Korupsi merupakan perbuatan maksiat yang dilarang oleh syara’ meskipun nash tidak menjelaskan had atau kifarahnya. Akan tetapi pelaku korupsi dikenakan hukuman ta’zir atas kemaksiatan tersebut. Perbuatan maksiat mempunyai beberapa kemiripan, diantaranya ialah mengkhianati janji, menipu, sumpah palsu, dan lain sebagainya. Maka perbuatan tersebtu termsuk dalam jarimah ta’zir yang penting. Sebagaimana yang terdapat dalam hadis nabi yang diriwayatkan oelh ahmad dan tirmizy, yang artinya :

Diriwayatkan oleh Jabir RA dari nabi SAW, Nabi bersabda : Tidak ada (hukuman) potong tangan bagi pengkhianat, perampok dan perampas/pencopet. (HR.Ahmad dan Tirmizy).

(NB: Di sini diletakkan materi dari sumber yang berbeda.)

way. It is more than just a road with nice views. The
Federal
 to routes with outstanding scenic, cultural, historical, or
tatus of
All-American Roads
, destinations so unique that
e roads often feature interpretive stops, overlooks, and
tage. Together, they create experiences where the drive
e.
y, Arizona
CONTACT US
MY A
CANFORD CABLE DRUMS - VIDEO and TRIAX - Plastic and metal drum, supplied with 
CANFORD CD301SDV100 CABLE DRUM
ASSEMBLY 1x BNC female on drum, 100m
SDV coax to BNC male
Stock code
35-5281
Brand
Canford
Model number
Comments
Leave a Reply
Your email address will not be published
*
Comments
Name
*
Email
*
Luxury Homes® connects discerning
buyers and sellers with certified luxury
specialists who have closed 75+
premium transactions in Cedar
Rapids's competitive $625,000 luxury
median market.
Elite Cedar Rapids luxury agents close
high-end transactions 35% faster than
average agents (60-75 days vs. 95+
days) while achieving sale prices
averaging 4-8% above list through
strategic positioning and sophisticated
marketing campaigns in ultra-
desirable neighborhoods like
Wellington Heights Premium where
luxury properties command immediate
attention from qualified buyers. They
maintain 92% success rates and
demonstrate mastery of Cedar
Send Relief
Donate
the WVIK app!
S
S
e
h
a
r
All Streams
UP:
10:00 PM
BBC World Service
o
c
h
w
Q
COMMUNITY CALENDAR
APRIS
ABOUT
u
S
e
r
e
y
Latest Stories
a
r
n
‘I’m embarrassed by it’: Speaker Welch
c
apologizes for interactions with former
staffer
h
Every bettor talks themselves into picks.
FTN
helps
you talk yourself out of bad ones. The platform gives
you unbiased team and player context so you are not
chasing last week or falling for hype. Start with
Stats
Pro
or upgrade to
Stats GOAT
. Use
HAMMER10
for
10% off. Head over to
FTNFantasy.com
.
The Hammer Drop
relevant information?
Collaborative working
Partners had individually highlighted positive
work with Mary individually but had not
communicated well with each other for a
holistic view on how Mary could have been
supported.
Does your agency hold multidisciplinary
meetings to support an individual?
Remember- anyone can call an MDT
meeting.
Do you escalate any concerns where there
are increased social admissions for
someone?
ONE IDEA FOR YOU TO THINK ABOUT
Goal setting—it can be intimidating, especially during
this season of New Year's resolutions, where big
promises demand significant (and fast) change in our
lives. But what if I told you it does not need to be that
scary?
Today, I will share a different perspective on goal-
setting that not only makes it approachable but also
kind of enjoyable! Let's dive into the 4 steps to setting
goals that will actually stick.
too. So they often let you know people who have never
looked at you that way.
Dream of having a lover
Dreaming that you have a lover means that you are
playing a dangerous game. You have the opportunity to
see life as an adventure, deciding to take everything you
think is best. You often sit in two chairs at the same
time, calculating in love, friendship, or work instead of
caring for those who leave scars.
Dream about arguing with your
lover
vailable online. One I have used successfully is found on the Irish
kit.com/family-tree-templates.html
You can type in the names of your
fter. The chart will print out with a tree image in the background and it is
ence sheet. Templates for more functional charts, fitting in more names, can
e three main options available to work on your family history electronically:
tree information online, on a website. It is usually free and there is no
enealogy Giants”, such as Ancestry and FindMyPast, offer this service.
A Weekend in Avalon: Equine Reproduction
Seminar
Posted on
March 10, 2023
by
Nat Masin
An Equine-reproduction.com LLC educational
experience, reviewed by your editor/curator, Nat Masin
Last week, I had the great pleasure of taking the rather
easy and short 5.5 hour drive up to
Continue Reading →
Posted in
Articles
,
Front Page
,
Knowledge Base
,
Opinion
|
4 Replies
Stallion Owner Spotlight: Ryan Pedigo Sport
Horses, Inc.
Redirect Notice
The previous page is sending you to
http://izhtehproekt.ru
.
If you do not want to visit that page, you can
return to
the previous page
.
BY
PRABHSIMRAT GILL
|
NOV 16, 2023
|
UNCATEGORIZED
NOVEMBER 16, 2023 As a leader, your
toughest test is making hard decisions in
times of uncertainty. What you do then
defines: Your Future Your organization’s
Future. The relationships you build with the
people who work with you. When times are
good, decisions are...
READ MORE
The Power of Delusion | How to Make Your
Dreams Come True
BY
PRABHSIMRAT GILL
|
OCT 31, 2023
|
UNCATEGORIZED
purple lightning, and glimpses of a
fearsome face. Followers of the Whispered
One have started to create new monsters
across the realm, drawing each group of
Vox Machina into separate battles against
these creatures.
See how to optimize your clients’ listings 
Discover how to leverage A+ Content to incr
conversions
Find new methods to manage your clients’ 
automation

Sebagai aturan pokok islam membolehkan menjatuhkan hukuan ta’zir atas perbuatan maksiat apabila dikehendaki oleh kepentingan umum, artinya perbuatan-perbuatan dan keadaan yang dapat dijatuhi hukuman ta’zir tidak mungkin ditentukan hukumannya sebelumnya, sebab hal tersebut tergantung pada sifat-sifat tertentu, dan apabila sifat tersebut tidak ada maka perbuatan tersebut tidak lagi dilarang dan tidak dikenakan hukuman. Sifat tersebut merugikan kepentingan dan ketertiban umum, dan apabila perbuatan tersebtu telah dibuktikan didepan pengadilan maka hakim tidak boleh membebaskannya, melainkan harus menjatuhkan hukuman ta’zir yang sesuai untuknya. Perjatuhan hukuman ta’zir untuk kepentingan dan ketertiban umum ini merujuk terhadap perbuatan rasulullah saw, dimana ia pernah menahan seorang laki-laki yang dituduh mencuri unta setelah diketahui buktinya ia tidak mencurinya, maka nabi membebaskannya.[12] Syariat islam sendiri tidak menentukan macam-macam hukuman untuk ta’zir, akan tetapi hanya menyebutkan sekumpulan hukuman, dimulai dari hukuman yang seringan-ringannya, seperti nasehat, ancaman, sampai hukuman yang seberat-beratnya.
Penerapan sepenuhnya diserahkan terhadap hakim (penguasa), dengan kewenagan yang dimilikinya, ia dapat menetapkan hukuman yang sesuai dengan kadar kejahatan dan keadaan pelakunya, dengan memperhatikan ketentuan-ketentuan umum islam dalam menjatuhkan hukuman yaitu:
1.    Tujuan penjatuhan hukuman, yaitu menjaga dan memelihara kepentingan umum.
2.      Efektifita hukuman dalam menghadapi korupsi tanpa harus merendahkan martabat pelakunya.
3.      Sepadan dengan kejahatannya sehingga terasa adil.
4.      Tanpa ada pilih kasih, yaitu semua sama kedudukannya didepan hukum.[13]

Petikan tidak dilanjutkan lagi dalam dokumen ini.